[Data entries]
────────────────────────────────────────

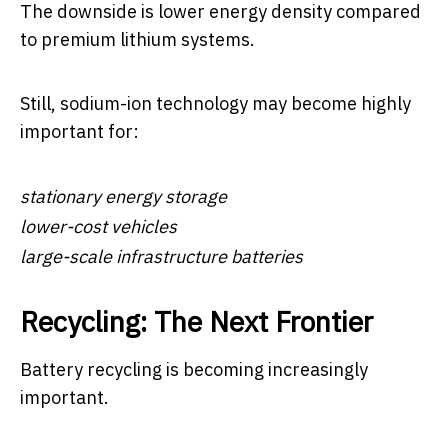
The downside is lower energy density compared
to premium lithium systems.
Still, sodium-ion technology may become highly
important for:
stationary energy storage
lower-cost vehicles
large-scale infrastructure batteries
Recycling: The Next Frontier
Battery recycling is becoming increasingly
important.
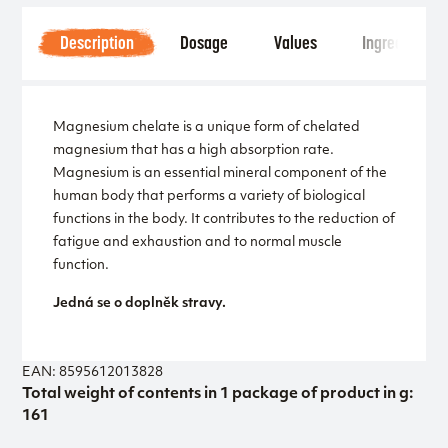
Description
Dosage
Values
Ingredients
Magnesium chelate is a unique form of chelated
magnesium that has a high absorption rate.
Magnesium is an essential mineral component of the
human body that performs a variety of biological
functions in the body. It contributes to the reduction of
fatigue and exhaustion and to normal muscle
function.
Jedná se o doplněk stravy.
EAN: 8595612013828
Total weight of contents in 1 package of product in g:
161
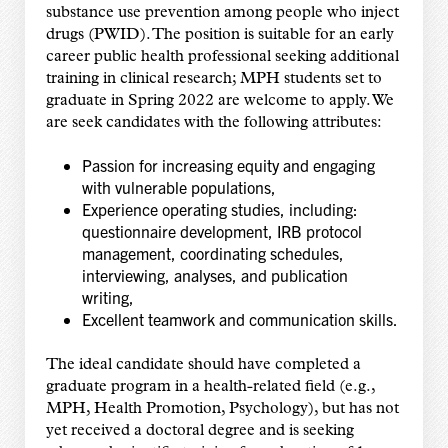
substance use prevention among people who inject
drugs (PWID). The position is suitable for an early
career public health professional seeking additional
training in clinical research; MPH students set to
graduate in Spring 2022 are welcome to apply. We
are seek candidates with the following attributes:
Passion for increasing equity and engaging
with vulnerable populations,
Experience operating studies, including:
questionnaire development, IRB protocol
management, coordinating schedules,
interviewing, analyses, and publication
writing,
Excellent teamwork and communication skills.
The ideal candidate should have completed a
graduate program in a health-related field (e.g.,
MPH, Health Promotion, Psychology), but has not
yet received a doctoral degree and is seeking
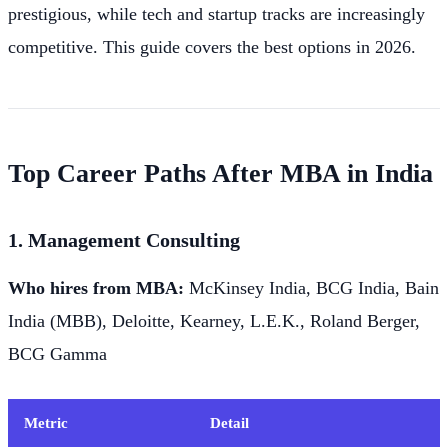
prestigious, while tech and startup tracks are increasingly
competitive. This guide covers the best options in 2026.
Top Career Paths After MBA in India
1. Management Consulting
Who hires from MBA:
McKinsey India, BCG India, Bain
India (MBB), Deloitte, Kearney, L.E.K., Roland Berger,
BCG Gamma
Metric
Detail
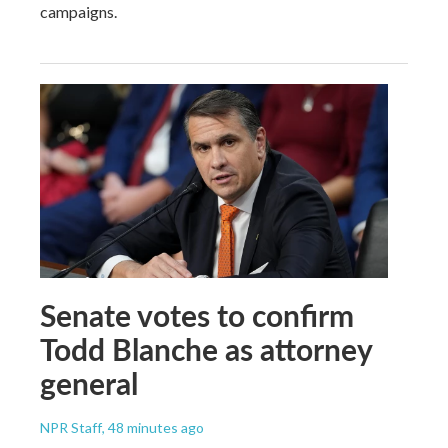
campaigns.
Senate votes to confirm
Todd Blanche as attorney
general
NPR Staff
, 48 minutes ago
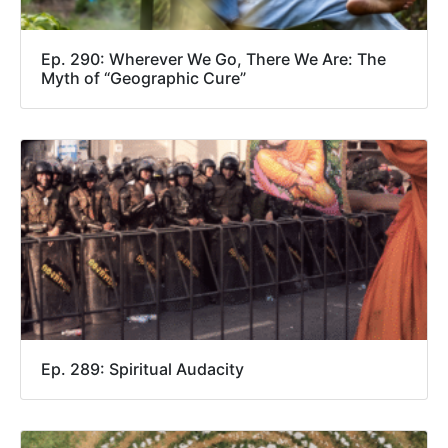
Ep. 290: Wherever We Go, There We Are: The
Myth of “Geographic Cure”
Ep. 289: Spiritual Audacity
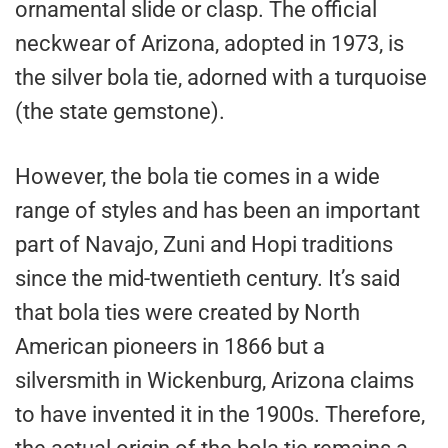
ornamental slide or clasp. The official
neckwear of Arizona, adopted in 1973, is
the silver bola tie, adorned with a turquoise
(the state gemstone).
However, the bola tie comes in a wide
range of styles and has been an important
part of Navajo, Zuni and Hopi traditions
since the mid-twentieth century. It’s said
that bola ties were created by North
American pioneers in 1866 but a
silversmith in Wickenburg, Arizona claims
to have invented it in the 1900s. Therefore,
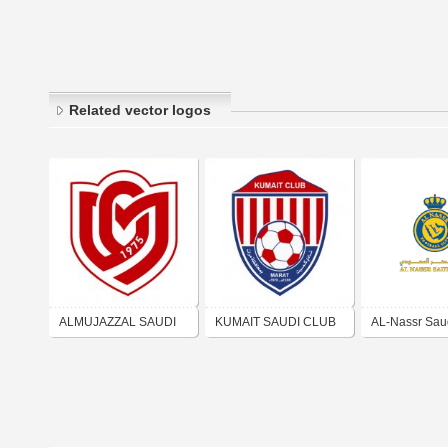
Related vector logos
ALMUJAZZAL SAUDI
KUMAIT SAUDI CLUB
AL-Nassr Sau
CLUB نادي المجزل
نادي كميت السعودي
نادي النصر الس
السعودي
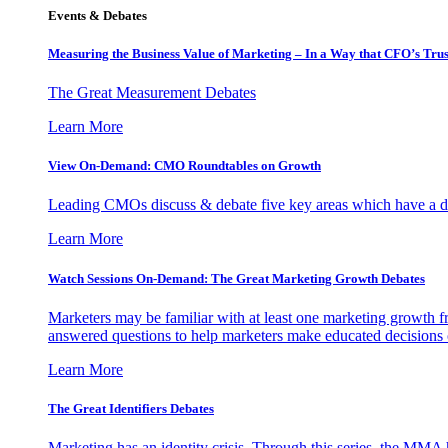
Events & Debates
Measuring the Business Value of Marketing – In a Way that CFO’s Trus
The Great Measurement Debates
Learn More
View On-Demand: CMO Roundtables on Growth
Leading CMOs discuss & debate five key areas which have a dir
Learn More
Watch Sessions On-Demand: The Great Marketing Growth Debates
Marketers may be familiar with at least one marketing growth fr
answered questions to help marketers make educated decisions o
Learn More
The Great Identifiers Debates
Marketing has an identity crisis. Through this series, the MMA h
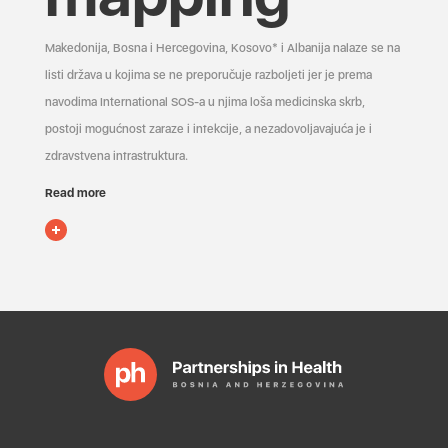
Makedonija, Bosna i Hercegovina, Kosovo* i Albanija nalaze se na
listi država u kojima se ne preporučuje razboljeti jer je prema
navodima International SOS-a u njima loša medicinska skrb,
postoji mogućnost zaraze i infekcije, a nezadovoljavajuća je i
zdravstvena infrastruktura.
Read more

────────────────────────────────────────

Exercise instructions -> Images must not appear; print each record precisely as it reads.

Response ->
The downside is lower energy density compared
to premium lithium systems.
Still, sodium-ion technology may become highly
important for:
stationary energy storage
lower-cost vehicles
large-scale infrastructure batteries
Recycling: The Next Frontier
Battery recycling is becoming increasingly
important.
Description
Dosage
Values
Ingredients
Magnesium chelate is a unique form of chelated
magnesium that has a high absorption rate.
Magnesium is an essential mineral component of the
human body that performs a variety of biological
functions in the body. It contributes to the reduction of
fatigue and exhaustion and to normal muscle
function.
Jedná se o doplněk stravy.
EAN: 8595612013828
Total weight of contents in 1 package of product in g:
161
substance use prevention among people who inject
drugs (PWID). The position is suitable for an early
career public health professional seeking additional
training in clinical research; MPH students set to
graduate in Spring 2022 are welcome to apply. We
are seek candidates with the following attributes:
Passion for increasing equity and engaging
with vulnerable populations,
Experience operating studies, including:
questionnaire development, IRB protocol
management, coordinating schedules,
interviewing, analyses, and publication
writing,
Excellent teamwork and communication skills.
The ideal candidate should have completed a
graduate program in a health-related field (e.g.,
MPH, Health Promotion, Psychology), but has not
yet received a doctoral degree and is seeking
prestigious, while tech and startup tracks are increasingly
competitive. This guide covers the best options in 2026.
Top Career Paths After MBA in India
1. Management Consulting
Who hires from MBA:
McKinsey India, BCG India, Bain
India (MBB), Deloitte, Kearney, L.E.K., Roland Berger,
BCG Gamma
Metric
Detail
campaigns.
Senate votes to confirm
Todd Blanche as attorney
general
NPR Staff
, 48 minutes ago
Ep. 290: Wherever We Go, There We Are: The
Myth of “Geographic Cure”
Ep. 289: Spiritual Audacity
ornamental slide or clasp. The official
neckwear of Arizona, adopted in 1973, is
the silver bola tie, adorned with a turquoise
(the state gemstone).
However, the bola tie comes in a wide
range of styles and has been an important
part of Navajo, Zuni and Hopi traditions
since the mid-twentieth century. It’s said
that bola ties were created by North
American pioneers in 1866 but a
silversmith in Wickenburg, Arizona claims
to have invented it in the 1900s. Therefore,
Related vector logos
ALMUJAZZAL SAUDI
KUMAIT SAUDI CLUB
AL-Nassr Sau
CLUB نادي المجزل
نادي كميت السعودي
نادي النصر الس
السعودي
Events & Debates
Measuring the Business Value of Marketing – In a Way that CFO’s Trus
The Great Measurement Debates
Learn More
View On-Demand: CMO Roundtables on Growth
Leading CMOs discuss & debate five key areas which have a dir
Learn More
Watch Sessions On-Demand: The Great Marketing Growth Debates
Marketers may be familiar with at least one marketing growth fr
answered questions to help marketers make educated decisions o
Learn More
The Great Identifiers Debates
Marketing has an identity crisis. Through this series, the MMA h
Makedonija, Bosna i Hercegovina, Kosovo* i Albanija nalaze se na
listi država u kojima se ne preporučuje razboljeti jer je prema
navodima International SOS-a u njima loša medicinska skrb,
postoji mogućnost zaraze i infekcije, a nezadovoljavajuća je i
zdravstvena infrastruktura.
Read more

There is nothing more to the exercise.